STORED DATA:
----

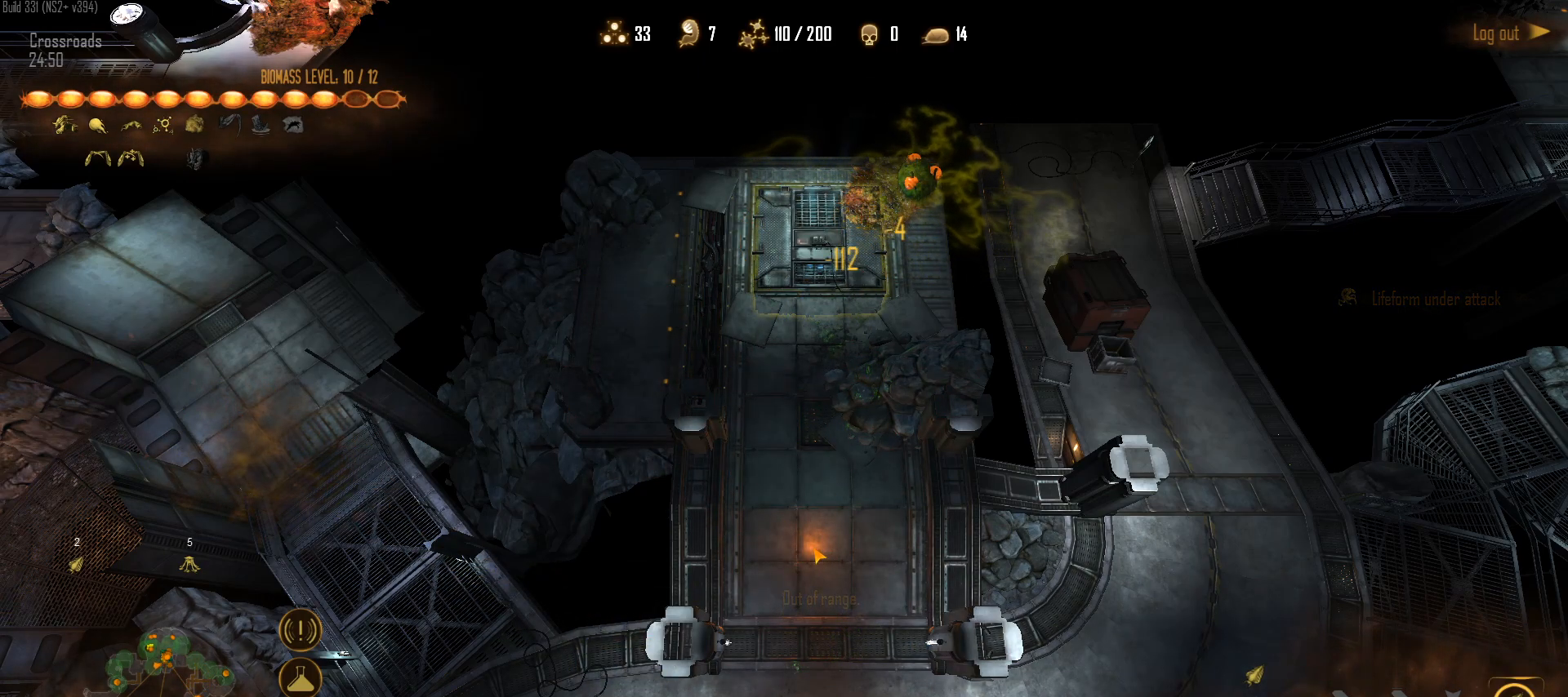
{"keys": [], "mouse": [], "mouse_move": "still", "events": []}
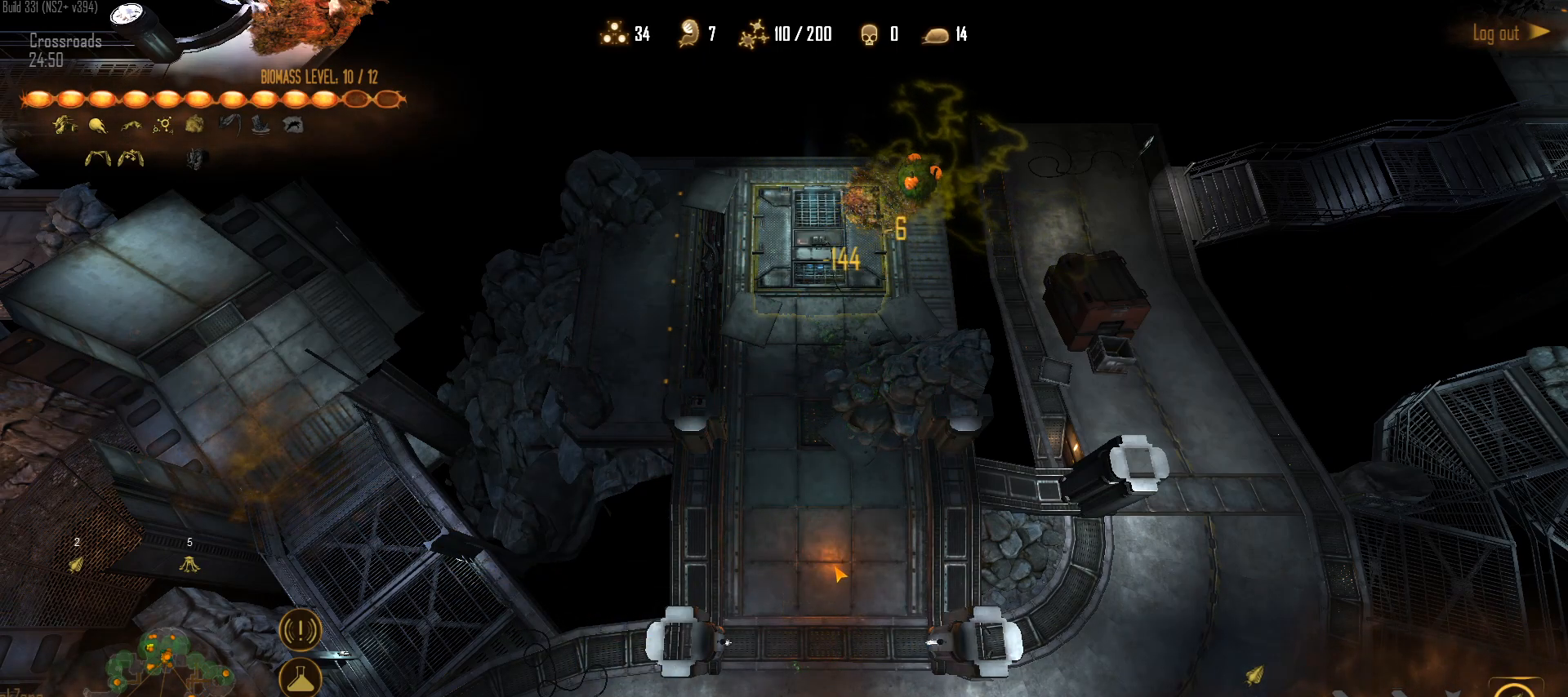
{"keys": [], "mouse": [], "mouse_move": "still", "events": []}
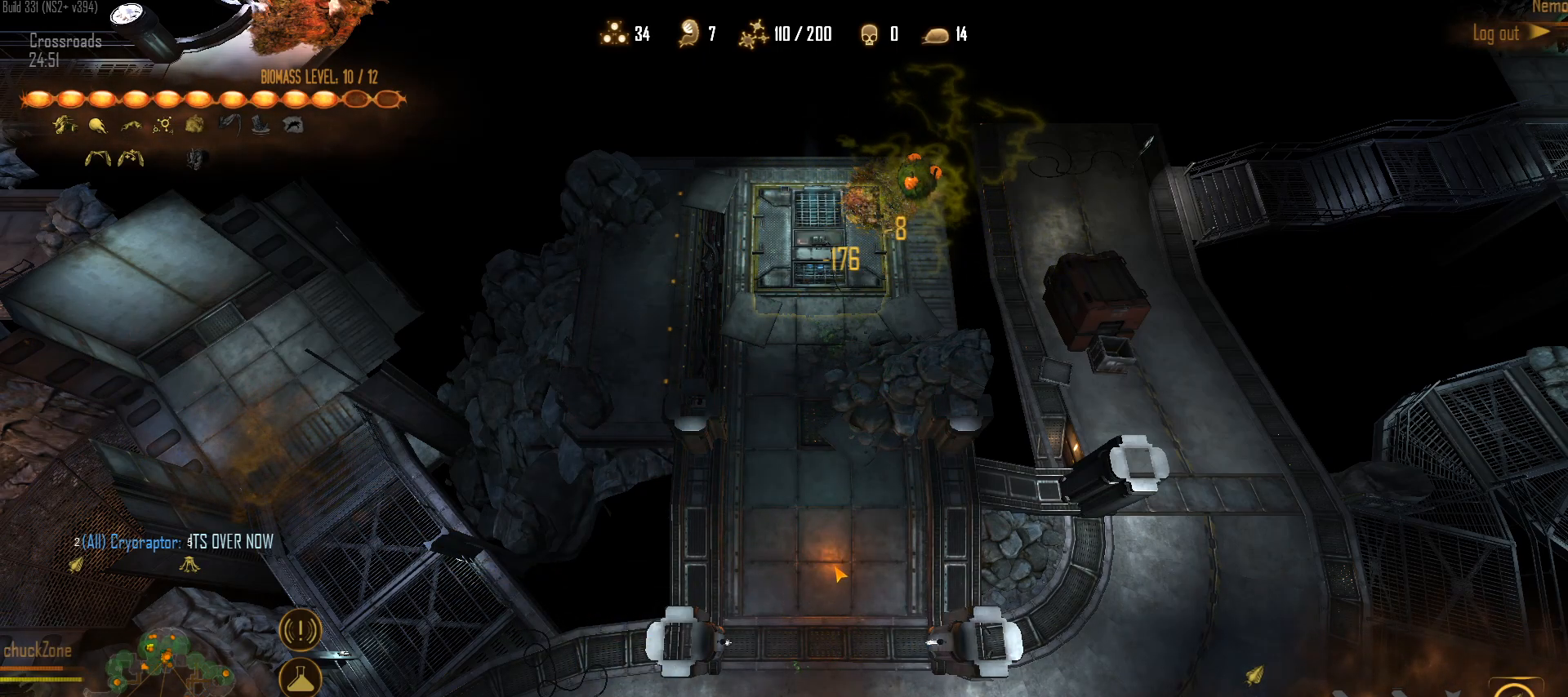
{"keys": [], "mouse": [], "mouse_move": "left", "events": []}
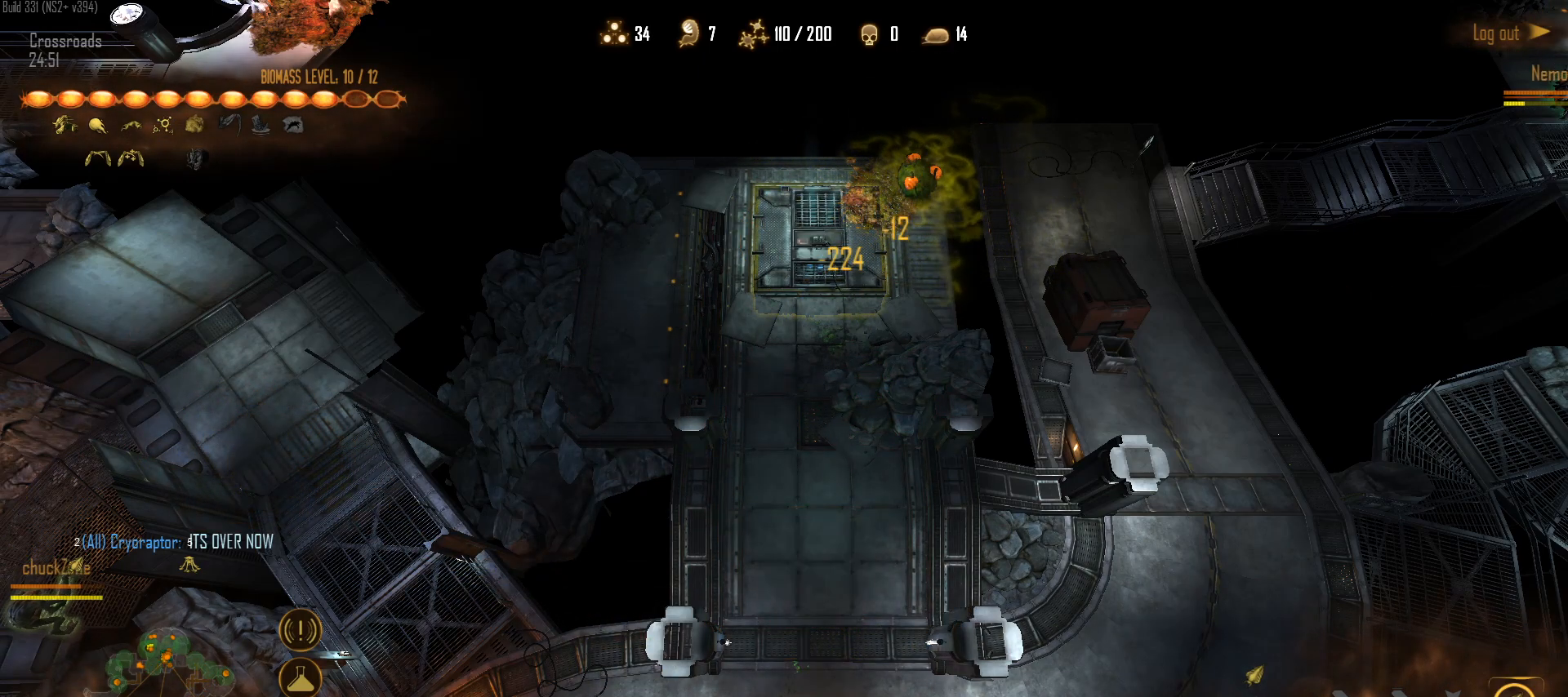
{"keys": [], "mouse": [], "mouse_move": "left", "events": []}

----

WHAT TO PRODUCE:
Could you output the entire listing verbatim while omitting its pictures?

EXERCISE RESULT:
{"keys": [], "mouse": [], "mouse_move": "still", "events": []}
{"keys": [], "mouse": [], "mouse_move": "still", "events": []}
{"keys": [], "mouse": [], "mouse_move": "left", "events": []}
{"keys": [], "mouse": [], "mouse_move": "left", "events": []}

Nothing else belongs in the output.